In Kissing in America, Margo Rabb has put a new twist on the road-trip story, growing up story and realistic fiction story. Eva Roth’s father died when his plane crashed into the ocean two years ago. No bodies were recovered. Eva and her mother went to counseling and have joined a chat room about the accident. But it’s almost like her mother has forgotten her father: she’s thrown out his belongings and never talks about him. (Eva managed to salvage a few of his possessions.) To numb the pain, Eva’s fills up her time reading mindless romance novels. Even though she knows real love isn’t like the books, it gives her hope.
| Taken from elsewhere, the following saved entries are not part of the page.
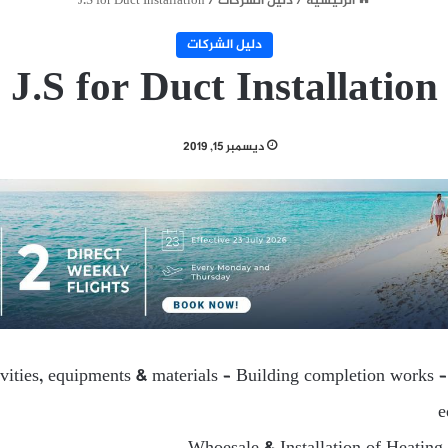
الرئيسية
/
دليل الشركات
/
J.S for Duct Installation
دليل الشركات
J.S for Duct Installation
ديسمبر 15, 2019
ivities, equipments & materials – Building completion works 
e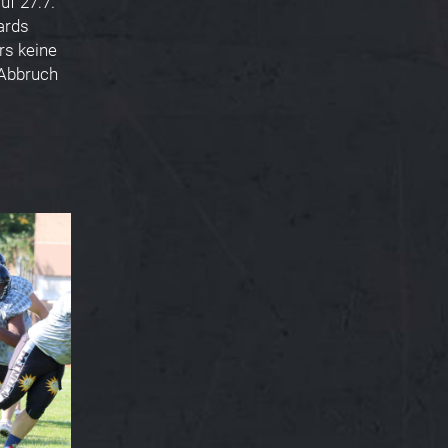
uf 27:7.
ards
rs keine
 Abbruch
Towards the end of her junior year in high school Eva meets Will and romance starts to bloom, just like in her romance novels. However, his divorced mother is in bad financial straits and they’re forced to vacate their apartment. She moves into the one bedroom apartment of her friend and Will decides he’s better off living in California with his father. After a sad goodbye, Eva is now wondering how to get from Queens, NY to Los Angeles to visit her true love.
When she hears about a televised contest The Smartest Girl in America, she convinces her genius friend, Annie, that they should enter–actually Annie should enter and Eva be her ‘go to’ companion. The winner will receive a $200,000 scholarship and Annie desperately wants to go to MIT. Of course, the program will be conducted in Los Angeles.
Kissing in America follows Annie and Eva on their two-week cross country bus trip, stopping at friends and relatives in Ohio, Tennessee, Texas and Arizona along the way. Annie and Eva are a study in contrasts, the former postponing love until college while Eva is desperate for it, possibly to provide something her mother seems incapable of providing. But of course there is more than meets the eye in the various adult characters and Eva learns this through her interactions with family and friends.
This is the second book recently where something terrible happens and parents either over react by becoming overly protective and/or shut down totally, depriving their children of the love and attention they want and need. It is also the case where the children are too shy or insecure to say what they feel, to open the dialogue that might get a parent/child relationship back on track.
Each major section of the book starts with a poem. And Ms. Rabb entices readers with this (which is really just a come on since there are very few other romance novel quotes that are worthy of reprinting):
“Sir Richard’s chest sparkled with man-dew as he whispered “Lilith, it may hurt you when I burst they womanhood.” “Hurt me,” Lilith breathed. Her rosy domes undulated like the sea as he joined her in a love that vanquished every sorrow known on earth.”
I’m not going to tell you that you can’t predict what’s going to happen because that would be a lie. Much of what happens in the end you can predict in the beginning. But as Ralph Waldo Emerson said, “Life is a Journey, Not a Destination.”. If it’s any indication, I stayed up until 12:30 AM to finish the book, so it must have been an enjoyable journey.